Speaker Smiltēns, Director Straume, Executive Director Tauriņa, Members of Saeima, Distinguished Guests:
I am honored to join you today in marking International Anti-Corruption Day. The U.S. Embassy is pleased to continue our partnership with Delna and its tireless efforts to fight corruption and strengthen the rule of law in Latvia. I am glad to see so many other people gathered today with a commitment to action, and welcome one of our experts from the United States, Sarah Chayes, who will speak to you later this afternoon.
Fighting corruption is a core U.S. national security priority. We focus on it domestically in the United States and we focus on it as part of our foreign policy. Corruption undermines democracy and respect for human rights, impedes investment, stifles economic growth, hampers government services, and allows criminality to flourish. Moreover, corruption often provides a foothold for our most dangerous adversaries, who exploit vulnerabilities in our systems and hurt our ability to deliver results for our citizens, thus destroying public trust.
Our efforts to combat corruption are particularly important in partnership with our Allies in NATO, our most important Alliance, whose resilience and strength is vital to the security of the people of the United States and Latvia.
That is why our shared fight against corruption has been a top priority for the United States during my time as Ambassador here.
On this day three years ago, shortly after I arrived as Ambassador, the United States sanctioned a prominent Latvian oligarch under the Global Magnitsky Act. Just 21 months before that, the U.S. Department of the Treasury named a Latvian bank as an institution of primary money laundering concern.
I know these actions—some of the most powerful tools we have to fight corruption and money laundering—can be controversial. But they work. They disrupt corrupt practices that are harmful to our shared national security interests.
Here in Latvia, the government and civil society deserve credit for addressing broader corruption and money laundering threats. For example:
- Latvia became the first member state under a review by MONEYVAL (Council of Europe Committee of Experts on the Evaluation of Anti-Money Laundering Measures and the Financing of Terrorism) to successfully implement all 40 FATF (Financial Action Task Force) recommendations.
- Latvia has made it mandatory for all joint-stock companies to register their shares and submit information on their shareholders to the Enterprise Register, thus increasing transparency.
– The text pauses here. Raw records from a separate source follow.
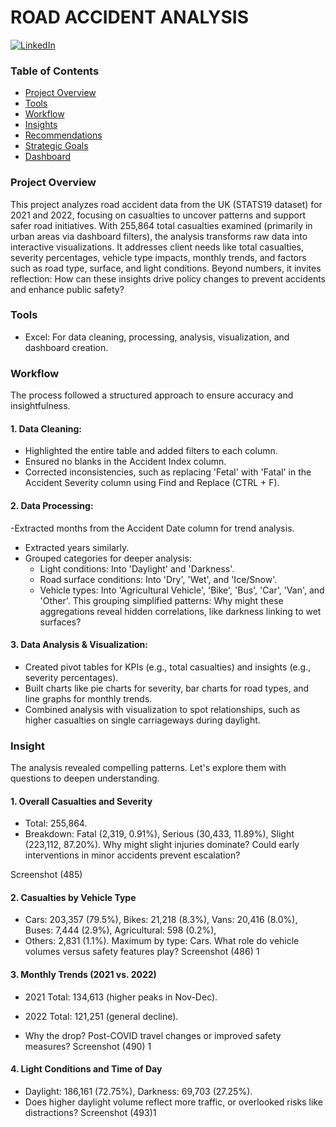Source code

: # ROAD ACCIDENT ANALYSIS

[![LinkedIn](https://img.shields.io/badge/LinkedIn-Post-blue)](https://www.linkedin.com/posts/wisdom-douglas_dataanalysis-excel-roadsafety-activity-7376387987670097920-ou78?utm_source=share&utm_medium=member_desktop&rcm=ACoAAFHEifEBXd66QbKca3n-0IoGRbXlbVjZPYo)

### Table of Contents
- [Project Overview](#Project-Overview)
- [Tools](#Tools)
- [Workflow](#Workflow)
- [Insights](#Insights)
- [Recommendations](#Recommendations)
- [Strategic Goals](#Strategic-Goals)
- [Dashboard](#Dashboard)

### Project Overview
This project analyzes road accident data from the UK (STATS19 dataset) for 2021 and 2022, focusing on casualties to uncover patterns and support safer road initiatives. With 255,864 total casualties examined (primarily in urban areas via dashboard filters), the analysis transforms raw data into interactive visualizations. It addresses client needs like total casualties, severity percentages, vehicle type impacts, monthly trends, and factors such as road type, surface, and light conditions. Beyond numbers, it invites reflection: How can these insights drive policy changes to prevent accidents and enhance public safety?

### Tools
- Excel: For data cleaning, processing, analysis, visualization, and dashboard creation.
  
### Workflow
The process followed a structured approach to ensure accuracy and insightfulness.

#### 1. Data Cleaning:
- Highlighted the entire table and added filters to each column.
- Ensured no blanks in the Accident Index column.
- Corrected inconsistencies, such as replacing 'Fetal' with 'Fatal' in the Accident Severity column using Find and Replace (CTRL + F).
    
#### 2.	Data Processing:
-Extracted months from the Accident Date column for trend analysis.
- Extracted years similarly.
- Grouped categories for deeper analysis:
    - Light conditions: Into 'Daylight' and 'Darkness'.
    - Road surface conditions: Into 'Dry', 'Wet', and 'Ice/Snow'.
    - Vehicle types: Into 'Agricultural Vehicle', 'Bike', 'Bus', 'Car', 'Van', and 'Other'. This grouping simplified
       patterns: Why might these aggregations reveal hidden correlations, like darkness linking to wet surfaces?
      
#### 3.	Data Analysis & Visualization:
- Created pivot tables for KPIs (e.g., total casualties) and insights (e.g., severity percentages).
- Built charts like pie charts for severity, bar charts for road types, and line graphs for monthly trends.
- Combined analysis with visualization to spot relationships, such as higher casualties on single carriageways during daylight.
  
### Insight
The analysis revealed compelling patterns. Let's explore them with questions to deepen understanding.

#### 1. Overall Casualties and Severity
- Total: 255,864.
- Breakdown: Fatal (2,319, 0.91%), Serious (30,433, 11.89%), Slight (223,112, 87.20%).
Why might slight injuries dominate? Could early interventions in minor accidents prevent escalation?

Screenshot (485)

#### 2. Casualties by Vehicle Type
- Cars: 203,357 (79.5%), Bikes: 21,218 (8.3%), Vans: 20,416 (8.0%), Buses: 7,444 (2.9%), Agricultural: 598 (0.2%),
-  Others: 2,831 (1.1%).
Maximum by type: Cars. What role do vehicle volumes versus safety features play?
Screenshot (486) 1

#### 3. Monthly Trends (2021 vs. 2022)
- 2021 Total: 134,613 (higher peaks in Nov-Dec).

- 2022 Total: 121,251 (general decline).

- Why the drop? Post-COVID travel changes or improved safety measures?
  Screenshot (490) 1

#### 4.  Light Conditions and Time of Day
- Daylight: 186,161 (72.75%), Darkness: 69,703 (27.25%).
- Does higher daylight volume reflect more traffic, or overlooked risks like distractions?
  Screenshot (493)1

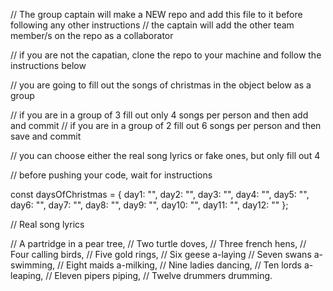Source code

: // The group captain will make a NEW repo and add this file to it before following any other instructions
// the captain will add the other team member/s on the repo as a collaborator

// if you are not the capatian, clone the repo to your machine and follow the instructions below

// you are going to fill out the songs of christmas in the object below as a group

// if you are in a group of 3 fill out only 4 songs per person and then add and commit
// if you are in a group of 2 fill out 6 songs per person and then save and commit

// you can choose either the real song lyrics or fake ones, but only fill out 4

// before pushing your code, wait for instructions

const daysOfChristmas = {
  day1: "",
  day2: "",
  day3: "",
  day4: "",
  day5: "",
  day6: "",
  day7: "",
  day8: "",
  day9: "",
  day10: "",
  day11: "",
  day12: ""
};

// Real song lyrics

// A partridge in a pear tree,
// Two turtle doves,
// Three french hens,
// Four calling birds,
// Five gold rings,
// Six geese a-laying
// Seven swans a-swimming,
// Eight maids a-milking,
// Nine ladies dancing,
// Ten lords a-leaping,
// Eleven pipers piping,
// Twelve drummers drumming.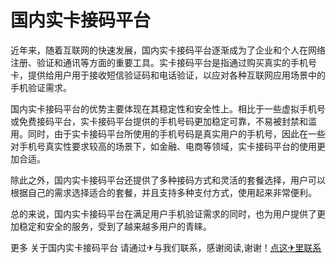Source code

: # 国内实卡接码平台

近年来，随着互联网的快速发展，国内实卡接码平台逐渐成为了企业和个人在网络注册、验证和通讯等方面的重要工具。实卡接码平台是指通过购买真实的手机号卡，提供给用户用于接收短信验证码和电话验证，以应对各种互联网应用场景中的手机验证需求。

国内实卡接码平台的优势主要体现在其稳定性和安全性上。相比于一些虚拟手机号或免费接码平台，实卡接码平台提供的手机号码更加稳定可靠，不易被封禁和滥用。同时，由于实卡接码平台所使用的手机号码是真实用户的手机号，因此在一些对手机号真实性要求较高的场景下，如金融、电商等领域，实卡接码平台的使用更加合适。

除此之外，国内实卡接码平台还提供了多种接码方式和灵活的套餐选择，用户可以根据自己的需求选择适合的套餐，并且支持多种支付方式，使用起来非常便利。

总的来说，国内实卡接码平台在满足用户手机验证需求的同时，也为用户提供了更加稳定和安全的服务，受到了越来越多用户的青睐。

更多 关于国内实卡接码平台 请通过✈与我们联系，感谢阅读,谢谢！[点这✈里联系](https://sms.k02.cc)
This was a commitment Latvia made a year ago at the Summit for Democracy.
- Latvia passed a lobbying law setting comprehensive rules of engagement for lobbyists and establishing a mandatory lobbyist register.,/li>
- Latvia formed an economic crimes court to adjudicate complex financial crimes. And since 2020 Latvian courts have convicted more than 90 defendants in money laundering cases, confiscating over 100 million Euro in money laundering proceeds. In the last quarter alone, Latvian courts convicted around 150 defendants on corruption and financial offenses.
The United States is honored to support Latvia in these efforts. At Latvia’s invitation, the U.S. Department of Justice and Department of the Treasury – largely through two recently created offices in the Embassy – provide training and technical assistance to prosecutors, investigators, law enforcement officers, and judges. The United States collaborates closely with Latvia’s Financial Intelligence Unit, regulatory authorities, and civil society to help Latvia prevent and combat money laundering and corruption, and prosecute financial, cyber, and organized crime.
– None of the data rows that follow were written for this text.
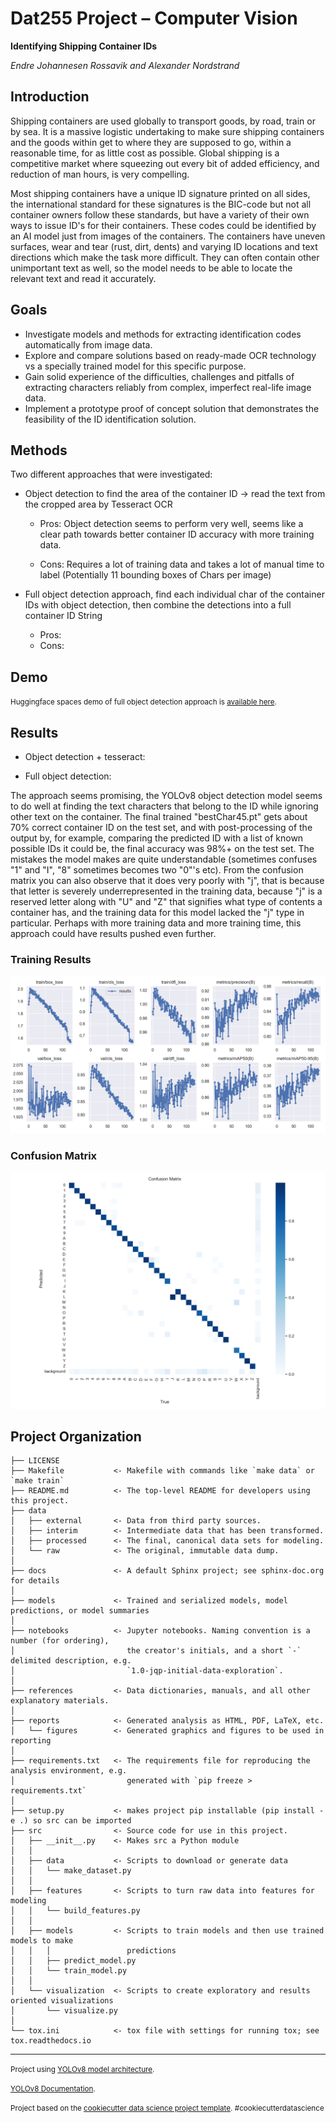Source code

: # Dat255 Project – Computer Vision 

**Identifying Shipping Container IDs**

_Endre Johannesen Rossavik and Alexander Nordstrand_

## Introduction

Shipping containers are used globally to transport goods, by road, train or by sea. It is a massive logistic undertaking to make sure shipping containers and the goods within get to where they are supposed to go, within a reasonable time, for as little cost as possible. Global shipping is a competitive market where squeezing out every bit of added efficiency, and reduction of man hours, is very compelling.

Most shipping containers have a unique ID signature printed on all sides, the international standard for these signatures is the BIC-code but not all container owners follow these standards, but have a variety of their own ways to issue ID's for their containers. These codes could be identified by an AI model just from images of the containers. The containers have uneven surfaces, wear and tear (rust, dirt, dents) and varying ID locations and text directions which make the task more difficult. They can often contain other unimportant text as well, so the model needs to be able to locate the relevant text and read it accurately.

## Goals

- Investigate models and methods for extracting identification codes automatically from image data.
- Explore and compare solutions based on ready-made OCR technology vs a specially trained model for this specific purpose.
- Gain solid experience of the difficulties, challenges and pitfalls of extracting characters reliably from complex, imperfect real-life image data.
- Implement a prototype proof of concept solution that demonstrates the feasibility of the ID identification solution.

## Methods

Two different approaches that were investigated:

- Object detection to find the area of the container ID -> read the text from the cropped area by Tesseract OCR

  - Pros: Object detection seems to perform very well, seems like a clear path towards better container ID accuracy with more training data.
  
  - Cons: Requires a lot of training data and takes a lot of manual time to label (Potentially 11 bounding boxes of Chars per image)
  

- Full object detection approach, find each individual char of the container IDs with object detection, then combine the detections into a full container ID String

  - Pros:
  - Cons:

## Demo


<p><small>Huggingface spaces demo of full object detection approach is <a target="_blank" href="https://huggingface.co/spaces/alenor/ContainerCodeV1"> available here</a>. </small></p>


## Results

- Object detection + tesseract:

- Full object detection:

The approach seems promising, the YOLOv8 object detection model seems to do well at finding the text characters that belong to the ID while ignoring other text on the container. The final trained "bestChar45.pt" gets about 70% correct container ID on the test set, and with post-processing of the output by, for example, comparing the predicted ID with a list of known possible IDs it could be, the final accuracy was 98%+ on the test set. The mistakes the model makes are quite understandable (sometimes confuses "1" and "I", "8" sometimes becomes two "0"'s etc). From the confusion matrix you can also observe that it does very poorly with "j", that is because that letter is severely underrepresented in the training data, because "j" is a reserved letter along with "U" and "Z" that signifies what type of contents a container has, and the training data for this model lacked the "j" type in particular. Perhaps with more training data and more training time, this approach could have results pushed even further.


### Training Results

![Training Results](https://github.com/587763/Container-identification/blob/main/reports/figures/bestChar45TrainingResults/results.png?raw=true)

### Confusion Matrix

![Confusion Matrix](https://github.com/587763/Container-identification/blob/main/reports/figures/bestChar45TrainingResults/confusion_matrix.png?raw=true)



Project Organization
------------

    ├── LICENSE
    ├── Makefile           <- Makefile with commands like `make data` or `make train`
    ├── README.md          <- The top-level README for developers using this project.
    ├── data
    │   ├── external       <- Data from third party sources.
    │   ├── interim        <- Intermediate data that has been transformed.
    │   ├── processed      <- The final, canonical data sets for modeling.
    │   └── raw            <- The original, immutable data dump.
    │
    ├── docs               <- A default Sphinx project; see sphinx-doc.org for details
    │
    ├── models             <- Trained and serialized models, model predictions, or model summaries
    │
    ├── notebooks          <- Jupyter notebooks. Naming convention is a number (for ordering),
    │                         the creator's initials, and a short `-` delimited description, e.g.
    │                         `1.0-jqp-initial-data-exploration`.
    │
    ├── references         <- Data dictionaries, manuals, and all other explanatory materials.
    │
    ├── reports            <- Generated analysis as HTML, PDF, LaTeX, etc.
    │   └── figures        <- Generated graphics and figures to be used in reporting
    │
    ├── requirements.txt   <- The requirements file for reproducing the analysis environment, e.g.
    │                         generated with `pip freeze > requirements.txt`
    │
    ├── setup.py           <- makes project pip installable (pip install -e .) so src can be imported
    ├── src                <- Source code for use in this project.
    │   ├── __init__.py    <- Makes src a Python module
    │   │
    │   ├── data           <- Scripts to download or generate data
    │   │   └── make_dataset.py
    │   │
    │   ├── features       <- Scripts to turn raw data into features for modeling
    │   │   └── build_features.py
    │   │
    │   ├── models         <- Scripts to train models and then use trained models to make
    │   │   │                 predictions
    │   │   ├── predict_model.py
    │   │   └── train_model.py
    │   │
    │   └── visualization  <- Scripts to create exploratory and results oriented visualizations
    │       └── visualize.py
    │
    └── tox.ini            <- tox file with settings for running tox; see tox.readthedocs.io


--------

<p><small>Project using <a target="_blank" href="https://github.com/ultralytics/ultralytics">YOLOv8 model architecture</a>. </small></p>
<p><small><a target="_blank" href="https://docs.ultralytics.com/">YOLOv8 Documentation</a>. </small></p>

<p><small>Project based on the <a target="_blank" href="https://drivendata.github.io/cookiecutter-data-science/">cookiecutter data science project template</a>. #cookiecutterdatascience</small></p>
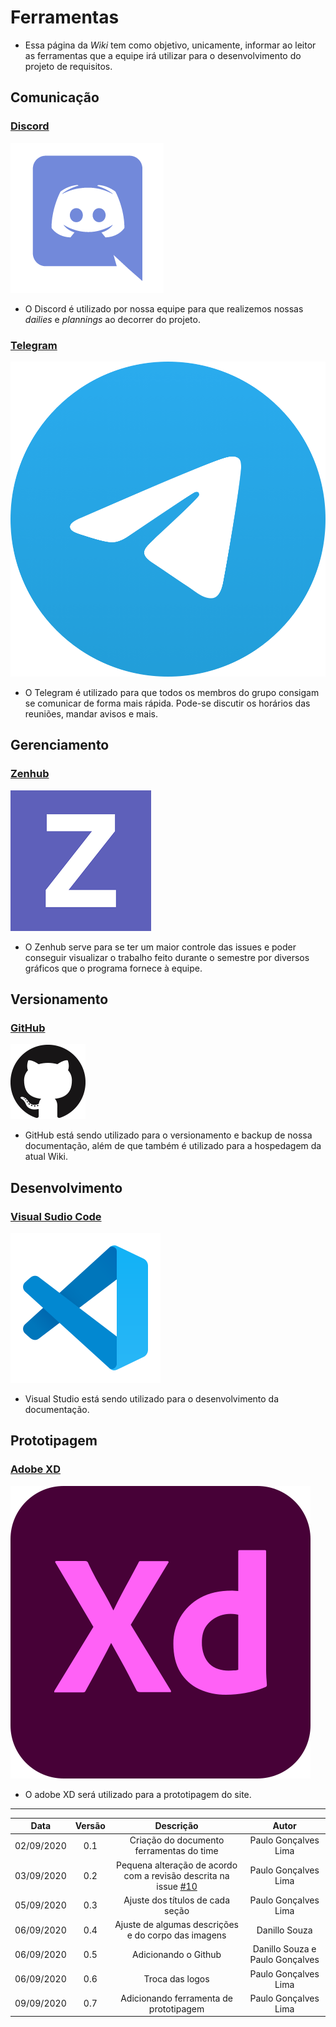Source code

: # Ferramentas

- Essa página da *Wiki* tem como objetivo, unicamente, informar ao leitor as ferramentas que a equipe irá utilizar para o desenvolvimento do projeto de requisitos.

## Comunicação

### [Discord](https://discord.com/)


![Discord](./Images/DiscordLogo.png ':size=100')

- O Discord é utilizado por nossa equipe para que realizemos nossas *dailies* e *plannings* ao decorrer do projeto.

### [Telegram](https://telegram.org/)

![Telegram Logo](./Images/TelegramLogo.png ':size=100')

- O Telegram é utilizado para que todos os membros do grupo consigam se comunicar de forma mais rápida. Pode-se discutir os horários das reuniões, mandar avisos e mais.

## Gerenciamento

### [Zenhub](https://www.zenhub.com/)

![Zenhub Logo](./Images/zenhub-black.png ':size=100')

- O Zenhub serve para se ter um maior controle das issues e poder conseguir visualizar o trabalho feito durante o semestre por diversos gráficos que o programa fornece à equipe.

## Versionamento

### [GitHub](https://github.com/)

![gitHub logo](./Images/gitHub.png ':size=100')

- GitHub está sendo utilizado para o versionamento e backup de nossa documentação, além de que também é utilizado para a hospedagem da atual Wiki.

## Desenvolvimento

### [Visual Sudio Code](https://code.visualstudio.com/)

![Visual studio code logo](./Images/VisualSudioCode.png ':size=100')

- Visual Studio está sendo utilizado para o desenvolvimento da documentação.

## Prototipagem

### [Adobe XD](https://www.adobe.com/products/xd.html)

![Adobe XD](./Images/adobe.svg ':size=100')

- O adobe XD será utilizado para a prototipagem do site.

---
|Data|Versão|Descrição|Autor|
|:-:|:-:|:-:|:-:|
|02/09/2020|0.1|Criação do documento ferramentas do time|Paulo Gonçalves Lima|
|03/09/2020|0.2|Pequena alteração de acordo com a revisão descrita na issue [#10](https://github.com/Requisitos-de-Software/2020.1-Mia-Ajuda/issues/10#event-3721704041)|Paulo Gonçalves Lima|
|05/09/2020|0.3|Ajuste dos títulos de cada seção|Paulo Gonçalves Lima|
|06/09/2020|0.4|Ajuste de algumas descrições e do corpo das imagens|Danillo Souza|
|06/09/2020|0.5|Adicionando o Github|Danillo Souza e Paulo Gonçalves|
|06/09/2020|0.6|Troca das logos|Paulo Gonçalves Lima|
|09/09/2020|0.7|Adicionando ferramenta de prototipagem|Paulo Gonçalves Lima|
Our partnership demonstrates that joint training programs develop the capabilities our countries need to bring corrupt actors to justice and to build public awareness to prevent corruption. Over the past 24 months our DOJ team has organized over 55 workshops for Latvian partners that have included about 190 prosecutors, 280 law enforcement officials, and 100 judges.
I commend our Latvian partners for their dedicated work on these issues, and for the increased political and civil society attention to the corruption threat.
Last year, President Levits participated in the Summit for Democracy hosted by President Biden, an ongoing high-level initiative that brings together representatives from government, civil society, and the private sector to address emerging challenges to democracy, including corruption.
I am also pleased to note that this week, representatives from Latvia’s Financial Intelligence Unit, the Prosecutor General’s Office, the Corruption Prevention and Combatting Bureau, the newly formed Economic Crimes Court, and the Baltic Center for Investigative Journalism are joining over 10,000 people from 180 countries at the International Anti-Corruption Conference in Washington, D.C, to continue building momentum for landmark anti-corruption initiatives.
Thanks to these ongoing efforts, Latvia—and the NATO Alliance—are more resilient to corruption. However, we must remain vigilant. Russia’s brutal and unprovoked war in Ukraine is a warning call to all NATO countries about the dangerous adversaries we face. We must continue strengthening our institutions and our political will to defend our sovereignty and our freedoms. We stand ready to continue our partnership with Latvia on these efforts.